- Lobby card
- Directed by: Charles Reisner
- Written by: Arthur Caesar Robert E. Hopkins
- Produced by: Harry Rapf
- Starring: Ed Wynn Charles "Chic" Sale Dorothy Mackaill William "Stage" Boyd Effie Ellsler C. Henry Gordon
- Cinematography: Edward Paul
- Edited by: William S. Gray
- Production company: Metro-Goldwyn-Mayer
- Distributed by: Loew's, Inc.
- Release date: November 3, 1933;
- Running time: 65 minutes
- Country: United States
- Language: English

= The Chief (film) =

1933 film

The Chief is a 1933 American pre-Code comedy film directed by Charles Reisner and written by Arthur Caesar and Robert E. Hopkins. The film stars Ed Wynn, Charles "Chic" Sale, Dorothy Mackaill, William "Stage" Boyd, Effie Ellsler and C. Henry Gordon. The film was released on November 3, 1933, by Metro-Goldwyn-Mayer.

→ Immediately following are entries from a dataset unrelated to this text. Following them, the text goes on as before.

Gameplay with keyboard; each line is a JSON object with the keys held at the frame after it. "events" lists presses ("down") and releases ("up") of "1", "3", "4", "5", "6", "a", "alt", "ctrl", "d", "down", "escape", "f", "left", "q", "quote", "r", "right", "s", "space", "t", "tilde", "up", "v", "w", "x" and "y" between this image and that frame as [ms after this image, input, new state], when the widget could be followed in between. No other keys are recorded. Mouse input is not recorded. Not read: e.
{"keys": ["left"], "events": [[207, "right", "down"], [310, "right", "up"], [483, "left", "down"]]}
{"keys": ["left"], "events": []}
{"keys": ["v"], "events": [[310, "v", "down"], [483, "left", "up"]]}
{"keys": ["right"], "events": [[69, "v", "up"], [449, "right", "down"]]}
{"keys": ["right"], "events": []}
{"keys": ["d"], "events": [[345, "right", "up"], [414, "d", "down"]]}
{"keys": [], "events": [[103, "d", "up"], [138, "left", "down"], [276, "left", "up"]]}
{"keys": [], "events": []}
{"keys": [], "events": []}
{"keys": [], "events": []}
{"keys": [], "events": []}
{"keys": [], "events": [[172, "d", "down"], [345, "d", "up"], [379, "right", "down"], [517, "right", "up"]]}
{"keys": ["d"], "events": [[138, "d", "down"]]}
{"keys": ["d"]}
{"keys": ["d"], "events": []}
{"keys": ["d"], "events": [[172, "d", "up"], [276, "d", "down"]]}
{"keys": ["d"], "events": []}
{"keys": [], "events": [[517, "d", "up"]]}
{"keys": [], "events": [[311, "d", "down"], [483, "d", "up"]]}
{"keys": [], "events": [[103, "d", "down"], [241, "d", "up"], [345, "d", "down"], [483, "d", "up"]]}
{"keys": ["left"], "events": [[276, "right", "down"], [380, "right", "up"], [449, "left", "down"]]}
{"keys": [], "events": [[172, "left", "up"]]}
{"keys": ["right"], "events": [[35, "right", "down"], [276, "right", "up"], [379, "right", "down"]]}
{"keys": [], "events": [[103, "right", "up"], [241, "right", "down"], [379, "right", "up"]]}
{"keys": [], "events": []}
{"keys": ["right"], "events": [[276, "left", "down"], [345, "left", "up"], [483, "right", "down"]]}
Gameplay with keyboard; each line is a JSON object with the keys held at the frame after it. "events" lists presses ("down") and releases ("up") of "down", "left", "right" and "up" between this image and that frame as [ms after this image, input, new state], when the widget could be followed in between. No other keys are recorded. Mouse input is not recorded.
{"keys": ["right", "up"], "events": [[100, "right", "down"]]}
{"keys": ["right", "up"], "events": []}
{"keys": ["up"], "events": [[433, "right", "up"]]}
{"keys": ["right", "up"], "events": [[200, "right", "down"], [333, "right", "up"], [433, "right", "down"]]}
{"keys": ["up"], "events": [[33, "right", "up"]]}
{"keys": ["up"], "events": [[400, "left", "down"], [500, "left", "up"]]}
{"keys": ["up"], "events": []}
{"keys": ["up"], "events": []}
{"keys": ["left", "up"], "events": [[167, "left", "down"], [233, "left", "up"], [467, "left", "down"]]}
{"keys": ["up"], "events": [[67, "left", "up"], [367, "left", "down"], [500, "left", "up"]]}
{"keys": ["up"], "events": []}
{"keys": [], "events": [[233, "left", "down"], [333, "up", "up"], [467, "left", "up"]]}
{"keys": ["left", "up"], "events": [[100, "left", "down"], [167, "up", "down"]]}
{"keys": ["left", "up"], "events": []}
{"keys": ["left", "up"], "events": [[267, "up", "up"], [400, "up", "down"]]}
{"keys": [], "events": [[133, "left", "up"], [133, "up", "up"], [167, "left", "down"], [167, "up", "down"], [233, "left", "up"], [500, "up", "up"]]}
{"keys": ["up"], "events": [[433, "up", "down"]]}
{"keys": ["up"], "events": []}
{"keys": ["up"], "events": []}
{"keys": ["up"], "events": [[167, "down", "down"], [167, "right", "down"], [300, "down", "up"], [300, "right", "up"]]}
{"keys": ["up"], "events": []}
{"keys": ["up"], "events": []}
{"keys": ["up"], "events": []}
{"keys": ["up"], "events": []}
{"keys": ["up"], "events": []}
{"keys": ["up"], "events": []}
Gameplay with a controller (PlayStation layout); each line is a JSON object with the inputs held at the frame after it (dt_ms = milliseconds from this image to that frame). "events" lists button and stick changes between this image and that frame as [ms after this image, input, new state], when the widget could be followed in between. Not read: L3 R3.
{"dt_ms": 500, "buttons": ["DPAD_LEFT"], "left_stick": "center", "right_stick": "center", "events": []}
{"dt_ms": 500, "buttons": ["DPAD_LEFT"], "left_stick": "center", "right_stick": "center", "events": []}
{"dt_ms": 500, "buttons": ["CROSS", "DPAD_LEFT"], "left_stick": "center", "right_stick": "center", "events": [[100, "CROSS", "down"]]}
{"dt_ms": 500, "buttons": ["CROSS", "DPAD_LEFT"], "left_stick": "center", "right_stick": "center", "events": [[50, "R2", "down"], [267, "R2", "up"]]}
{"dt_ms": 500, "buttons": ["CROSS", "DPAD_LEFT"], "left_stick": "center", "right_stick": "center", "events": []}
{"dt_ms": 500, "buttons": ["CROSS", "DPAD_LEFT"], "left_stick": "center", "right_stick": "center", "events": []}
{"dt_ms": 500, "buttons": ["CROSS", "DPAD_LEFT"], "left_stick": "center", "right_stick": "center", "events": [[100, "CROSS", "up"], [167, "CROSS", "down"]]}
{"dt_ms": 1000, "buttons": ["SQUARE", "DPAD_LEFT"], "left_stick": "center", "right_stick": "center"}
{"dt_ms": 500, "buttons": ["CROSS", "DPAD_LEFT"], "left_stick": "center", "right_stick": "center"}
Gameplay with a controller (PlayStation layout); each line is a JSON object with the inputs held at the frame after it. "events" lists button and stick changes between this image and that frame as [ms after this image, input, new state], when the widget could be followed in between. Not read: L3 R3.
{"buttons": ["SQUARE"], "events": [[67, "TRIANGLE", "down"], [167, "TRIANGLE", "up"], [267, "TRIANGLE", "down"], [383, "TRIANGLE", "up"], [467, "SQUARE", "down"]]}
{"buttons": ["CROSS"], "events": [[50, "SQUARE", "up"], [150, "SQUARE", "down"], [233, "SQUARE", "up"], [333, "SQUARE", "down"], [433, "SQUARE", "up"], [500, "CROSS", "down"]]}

This is based on Wynn's famous radio character, and the film ends with Wynn on his own radio show.

==Plot==

A timid man is thrust into the spotlight when his father is honored as a hero. He blunders into a series of adventures because of a woman and becomes a hero himself. Although two political parties try to use him for their benefit, he unwittingly foils all their plans.

==Cast==
- Ed Wynn as Henry Summers
- Charles "Chic" Sale as Uncle Joe
- Dorothy Mackaill as Dixie Dean
- William "Stage" Boyd as Dan 'Danny' O'Rourke
- Effie Ellsler as Ma Summers
- C. Henry Gordon as Paul Clayton
- Mickey Rooney as Willie
- Purnell Pratt as Al Morgan
- George Givot as Greek Clothing Merchant
- Tom Wilson as Blink
- Nat Pendleton as Big Mike

==Reception==
The film was a box office disappointment for MGM.